Data for analysis Start Marker

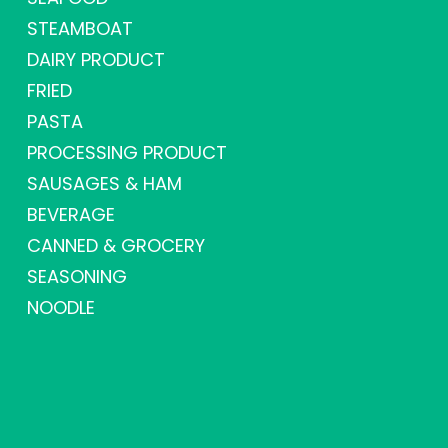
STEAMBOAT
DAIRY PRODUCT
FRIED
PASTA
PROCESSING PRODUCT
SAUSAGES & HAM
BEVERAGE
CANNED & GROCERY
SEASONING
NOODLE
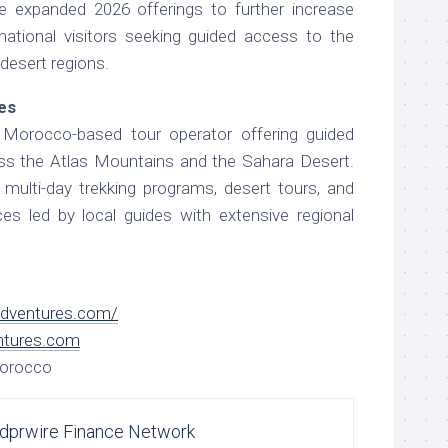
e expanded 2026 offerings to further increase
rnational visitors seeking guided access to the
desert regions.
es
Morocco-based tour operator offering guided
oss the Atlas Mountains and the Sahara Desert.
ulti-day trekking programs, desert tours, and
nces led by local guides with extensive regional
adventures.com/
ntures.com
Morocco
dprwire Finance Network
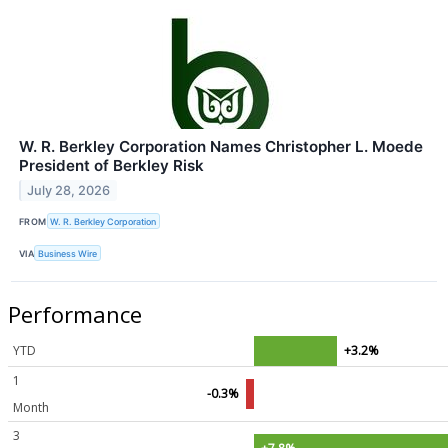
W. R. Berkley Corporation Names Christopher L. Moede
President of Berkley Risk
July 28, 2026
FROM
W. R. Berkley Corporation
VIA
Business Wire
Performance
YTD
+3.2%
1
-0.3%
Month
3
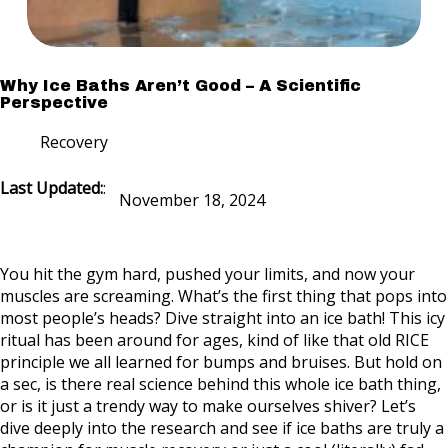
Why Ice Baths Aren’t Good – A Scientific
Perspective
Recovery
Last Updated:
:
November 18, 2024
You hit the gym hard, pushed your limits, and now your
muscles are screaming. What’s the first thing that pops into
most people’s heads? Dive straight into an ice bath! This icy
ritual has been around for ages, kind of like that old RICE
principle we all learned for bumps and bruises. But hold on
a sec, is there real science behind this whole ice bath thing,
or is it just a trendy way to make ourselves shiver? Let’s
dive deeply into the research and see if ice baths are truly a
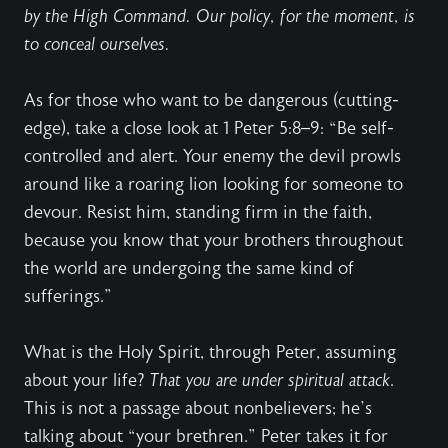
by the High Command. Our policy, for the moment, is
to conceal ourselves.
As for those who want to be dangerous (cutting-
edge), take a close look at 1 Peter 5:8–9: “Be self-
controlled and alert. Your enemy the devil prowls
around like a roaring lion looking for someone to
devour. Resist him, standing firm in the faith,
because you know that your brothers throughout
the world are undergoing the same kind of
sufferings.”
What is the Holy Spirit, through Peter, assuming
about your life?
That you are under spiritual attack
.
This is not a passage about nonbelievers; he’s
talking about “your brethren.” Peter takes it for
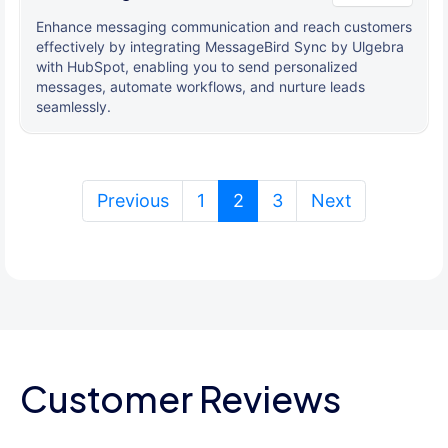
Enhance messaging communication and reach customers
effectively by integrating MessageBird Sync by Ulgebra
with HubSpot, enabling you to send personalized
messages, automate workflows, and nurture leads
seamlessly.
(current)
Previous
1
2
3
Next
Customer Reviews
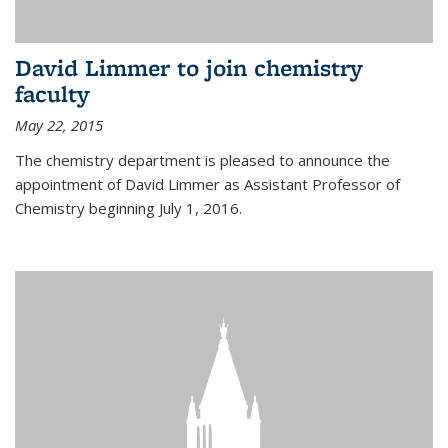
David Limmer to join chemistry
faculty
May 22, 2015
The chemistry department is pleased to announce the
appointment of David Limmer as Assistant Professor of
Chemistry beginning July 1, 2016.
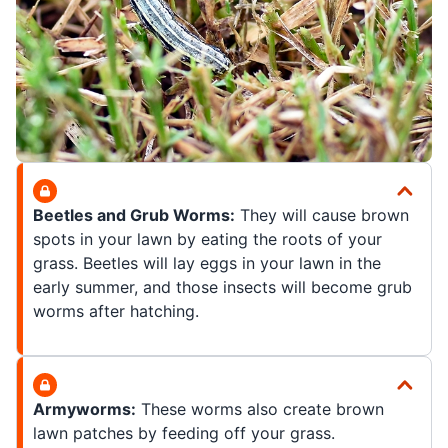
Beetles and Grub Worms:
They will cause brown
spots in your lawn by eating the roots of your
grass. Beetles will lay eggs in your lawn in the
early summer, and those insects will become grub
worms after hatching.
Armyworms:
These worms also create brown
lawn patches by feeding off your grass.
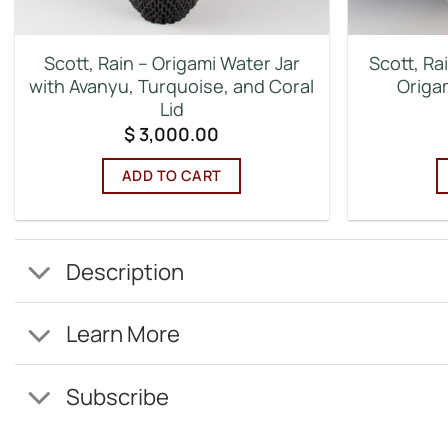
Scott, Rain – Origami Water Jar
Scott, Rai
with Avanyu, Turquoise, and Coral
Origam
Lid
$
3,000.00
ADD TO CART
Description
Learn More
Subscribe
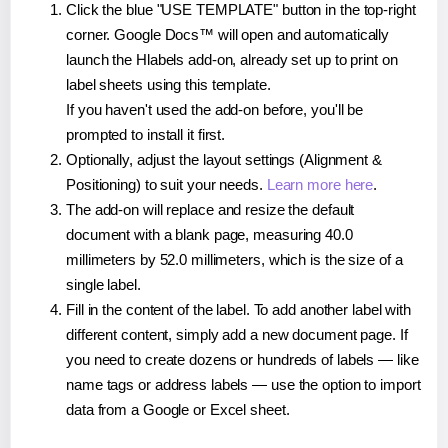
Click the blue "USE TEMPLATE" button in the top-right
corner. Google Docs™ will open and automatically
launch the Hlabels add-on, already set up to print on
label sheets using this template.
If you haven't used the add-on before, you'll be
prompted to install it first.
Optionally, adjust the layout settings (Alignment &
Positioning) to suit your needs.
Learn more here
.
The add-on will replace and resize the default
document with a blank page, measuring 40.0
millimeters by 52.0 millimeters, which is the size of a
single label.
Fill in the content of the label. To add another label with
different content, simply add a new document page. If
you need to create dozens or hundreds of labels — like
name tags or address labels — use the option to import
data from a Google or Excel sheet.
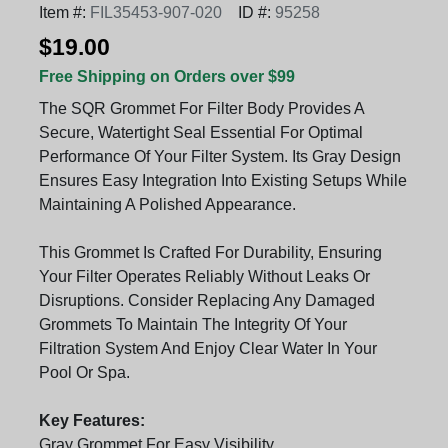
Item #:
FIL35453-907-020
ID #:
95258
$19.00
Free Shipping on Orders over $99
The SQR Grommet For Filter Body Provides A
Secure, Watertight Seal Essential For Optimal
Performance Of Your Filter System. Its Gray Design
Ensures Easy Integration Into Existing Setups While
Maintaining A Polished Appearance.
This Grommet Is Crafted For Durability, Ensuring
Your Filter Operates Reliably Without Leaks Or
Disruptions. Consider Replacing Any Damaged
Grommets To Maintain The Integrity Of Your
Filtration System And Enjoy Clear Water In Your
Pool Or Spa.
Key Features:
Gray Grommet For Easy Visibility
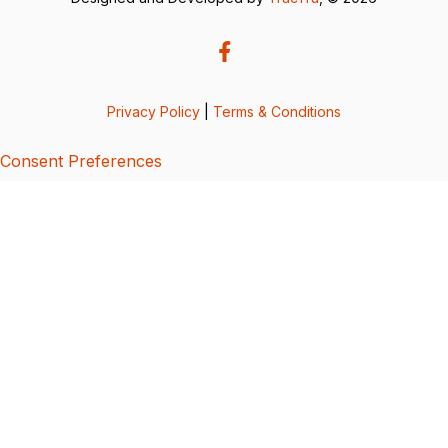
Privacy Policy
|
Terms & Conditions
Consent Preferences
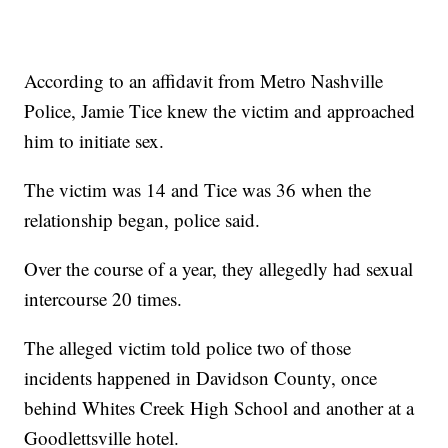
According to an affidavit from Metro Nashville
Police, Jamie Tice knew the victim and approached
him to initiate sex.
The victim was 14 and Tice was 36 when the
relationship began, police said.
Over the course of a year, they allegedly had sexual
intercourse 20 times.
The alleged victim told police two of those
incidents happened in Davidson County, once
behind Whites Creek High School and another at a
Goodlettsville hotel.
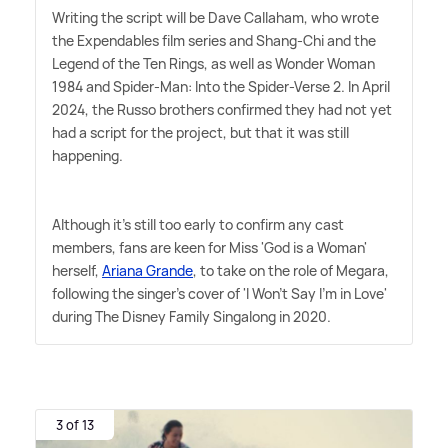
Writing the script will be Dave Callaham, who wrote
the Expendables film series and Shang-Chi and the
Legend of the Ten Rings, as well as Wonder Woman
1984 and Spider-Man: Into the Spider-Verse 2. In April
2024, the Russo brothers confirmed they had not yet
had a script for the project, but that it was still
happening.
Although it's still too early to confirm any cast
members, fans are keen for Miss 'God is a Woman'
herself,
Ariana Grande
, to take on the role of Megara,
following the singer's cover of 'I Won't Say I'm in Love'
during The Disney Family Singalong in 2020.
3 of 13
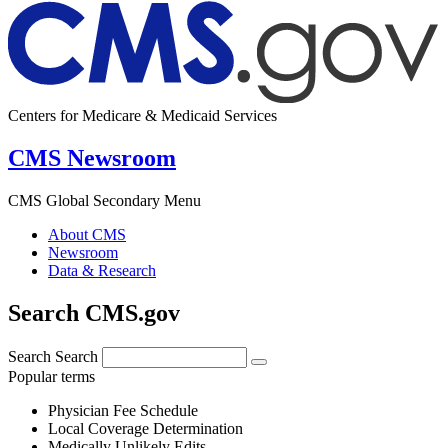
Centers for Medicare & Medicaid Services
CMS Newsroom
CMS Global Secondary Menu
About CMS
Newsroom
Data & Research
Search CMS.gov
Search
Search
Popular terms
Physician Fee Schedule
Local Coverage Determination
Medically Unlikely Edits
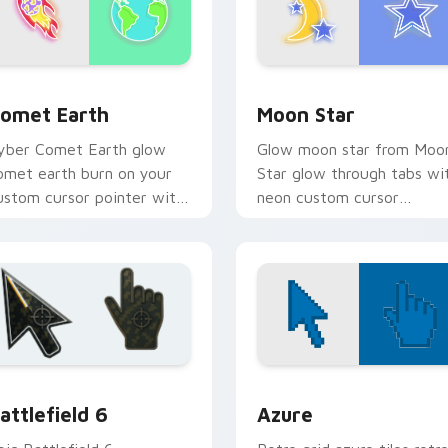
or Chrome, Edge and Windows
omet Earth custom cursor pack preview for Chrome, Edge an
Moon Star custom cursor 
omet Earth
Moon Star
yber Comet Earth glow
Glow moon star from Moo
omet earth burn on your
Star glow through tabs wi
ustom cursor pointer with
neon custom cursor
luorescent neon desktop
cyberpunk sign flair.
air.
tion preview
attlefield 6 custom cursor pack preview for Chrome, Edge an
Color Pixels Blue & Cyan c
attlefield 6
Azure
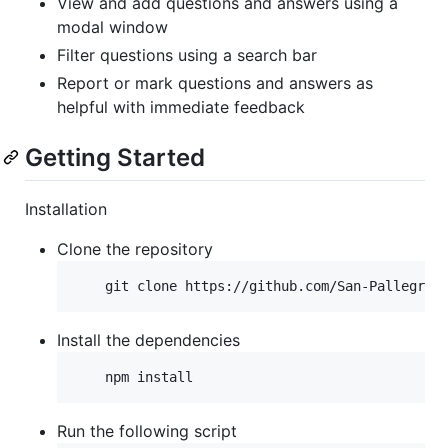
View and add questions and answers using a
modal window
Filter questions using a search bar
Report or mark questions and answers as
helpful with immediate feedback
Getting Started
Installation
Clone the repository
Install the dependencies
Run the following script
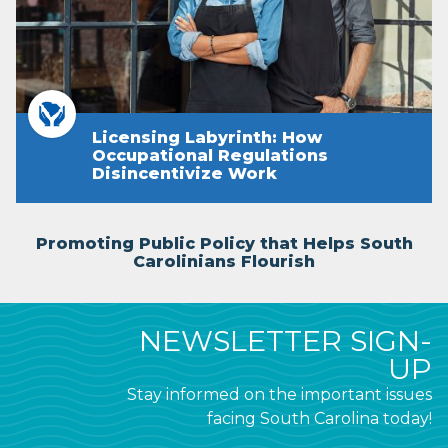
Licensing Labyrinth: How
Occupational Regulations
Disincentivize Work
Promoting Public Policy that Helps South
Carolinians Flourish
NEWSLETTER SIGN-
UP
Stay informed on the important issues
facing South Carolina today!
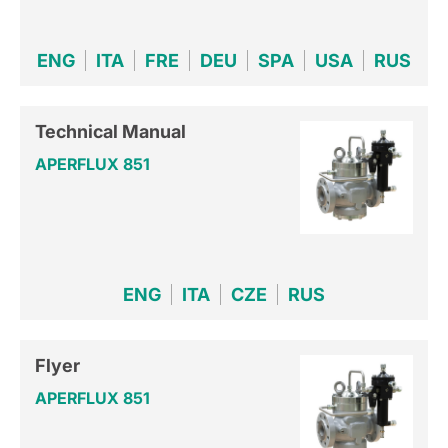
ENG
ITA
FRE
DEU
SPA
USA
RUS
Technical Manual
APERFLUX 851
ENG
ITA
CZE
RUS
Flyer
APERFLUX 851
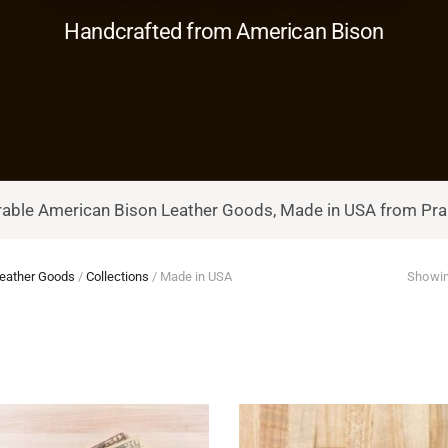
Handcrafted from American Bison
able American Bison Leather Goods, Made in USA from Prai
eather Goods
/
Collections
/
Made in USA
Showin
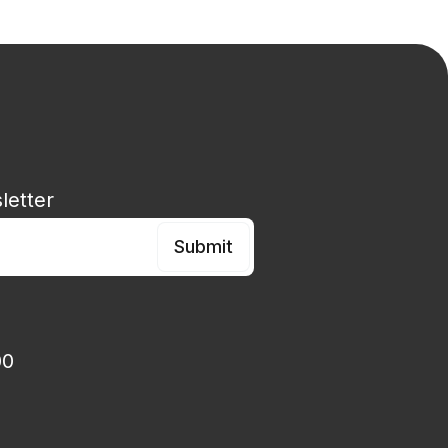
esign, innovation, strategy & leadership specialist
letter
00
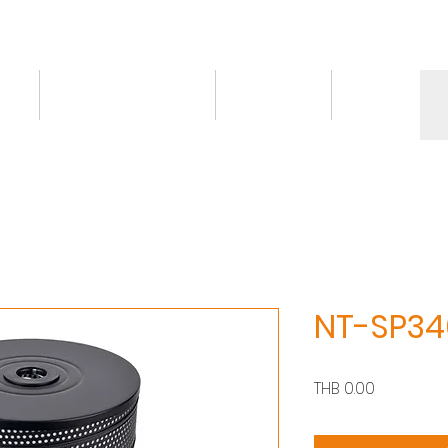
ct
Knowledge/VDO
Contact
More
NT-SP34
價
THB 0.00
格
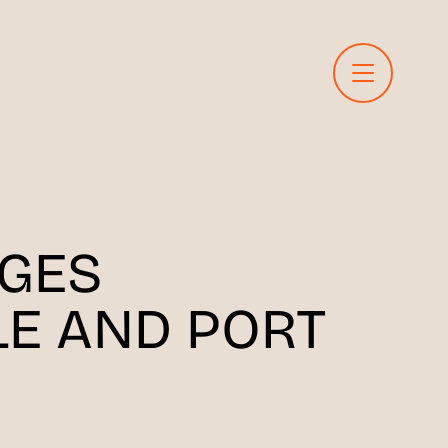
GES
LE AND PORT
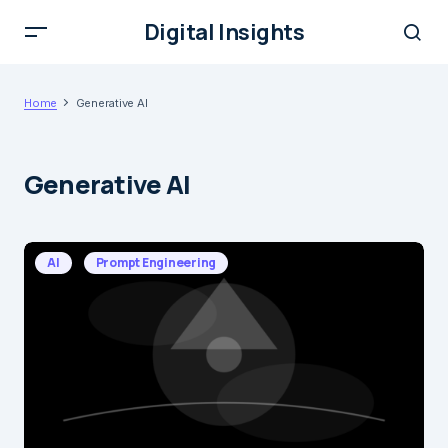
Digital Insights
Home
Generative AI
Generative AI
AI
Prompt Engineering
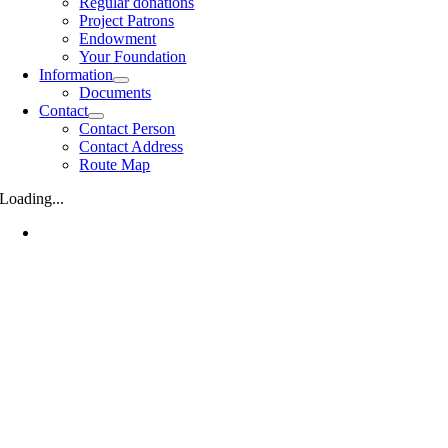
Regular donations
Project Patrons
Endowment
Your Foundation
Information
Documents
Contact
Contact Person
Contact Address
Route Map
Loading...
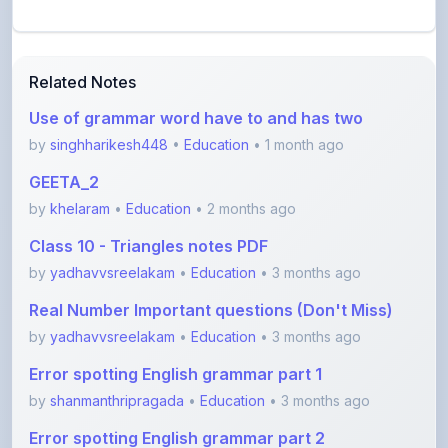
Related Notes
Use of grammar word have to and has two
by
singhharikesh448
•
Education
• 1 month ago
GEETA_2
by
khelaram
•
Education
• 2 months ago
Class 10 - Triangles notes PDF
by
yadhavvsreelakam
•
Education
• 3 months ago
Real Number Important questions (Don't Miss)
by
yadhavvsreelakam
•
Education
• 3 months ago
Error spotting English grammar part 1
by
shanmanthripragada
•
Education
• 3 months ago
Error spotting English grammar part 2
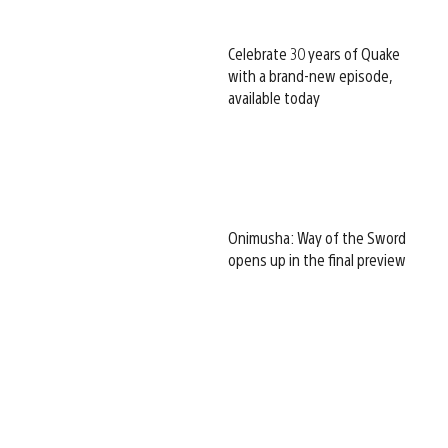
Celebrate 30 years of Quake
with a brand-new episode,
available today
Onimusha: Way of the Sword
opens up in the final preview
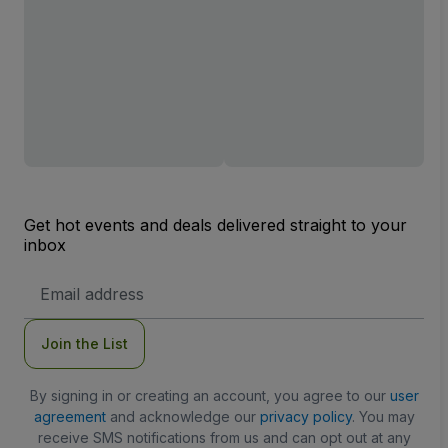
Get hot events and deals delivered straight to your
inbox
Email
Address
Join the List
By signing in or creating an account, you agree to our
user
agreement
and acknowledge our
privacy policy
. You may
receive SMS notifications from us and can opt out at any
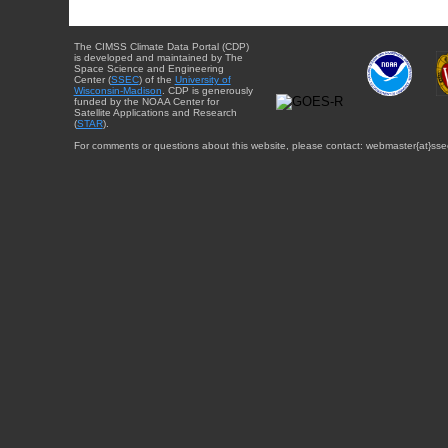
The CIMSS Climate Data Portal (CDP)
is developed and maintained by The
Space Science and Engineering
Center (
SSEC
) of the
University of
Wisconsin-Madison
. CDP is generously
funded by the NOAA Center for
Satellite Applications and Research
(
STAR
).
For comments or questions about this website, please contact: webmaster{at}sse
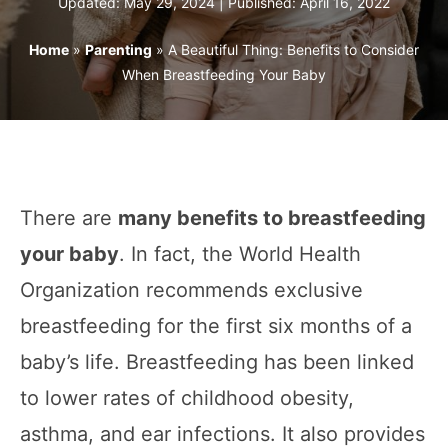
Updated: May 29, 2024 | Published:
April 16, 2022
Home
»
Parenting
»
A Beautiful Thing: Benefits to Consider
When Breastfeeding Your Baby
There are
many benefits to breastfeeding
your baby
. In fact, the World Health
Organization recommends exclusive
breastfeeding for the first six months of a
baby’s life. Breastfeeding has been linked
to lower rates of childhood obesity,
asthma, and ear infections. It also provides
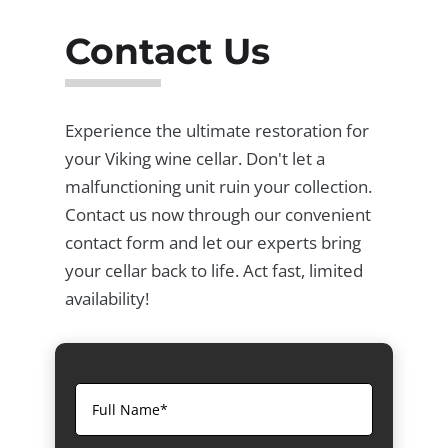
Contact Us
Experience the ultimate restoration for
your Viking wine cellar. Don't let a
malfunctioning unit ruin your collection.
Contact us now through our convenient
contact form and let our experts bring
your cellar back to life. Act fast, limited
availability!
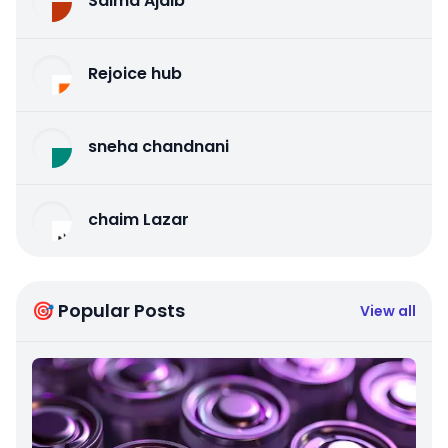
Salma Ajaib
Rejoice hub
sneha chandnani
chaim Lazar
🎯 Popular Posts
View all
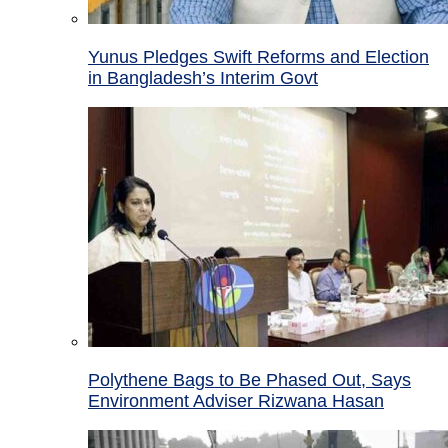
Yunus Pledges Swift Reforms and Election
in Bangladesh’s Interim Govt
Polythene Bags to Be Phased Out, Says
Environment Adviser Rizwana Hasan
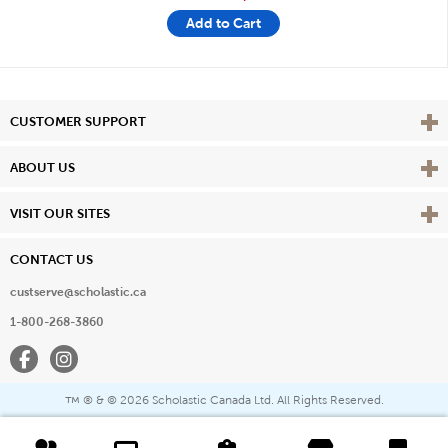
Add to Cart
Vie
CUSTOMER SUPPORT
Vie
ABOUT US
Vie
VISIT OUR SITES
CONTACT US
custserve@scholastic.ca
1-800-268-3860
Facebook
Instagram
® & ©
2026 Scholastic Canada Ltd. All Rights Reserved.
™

Data for analysis End Marker

Copy out each line of the records above that includes "Morocco".

▸ **Task solution**
Morocco-based tour operator offering guided
Morocco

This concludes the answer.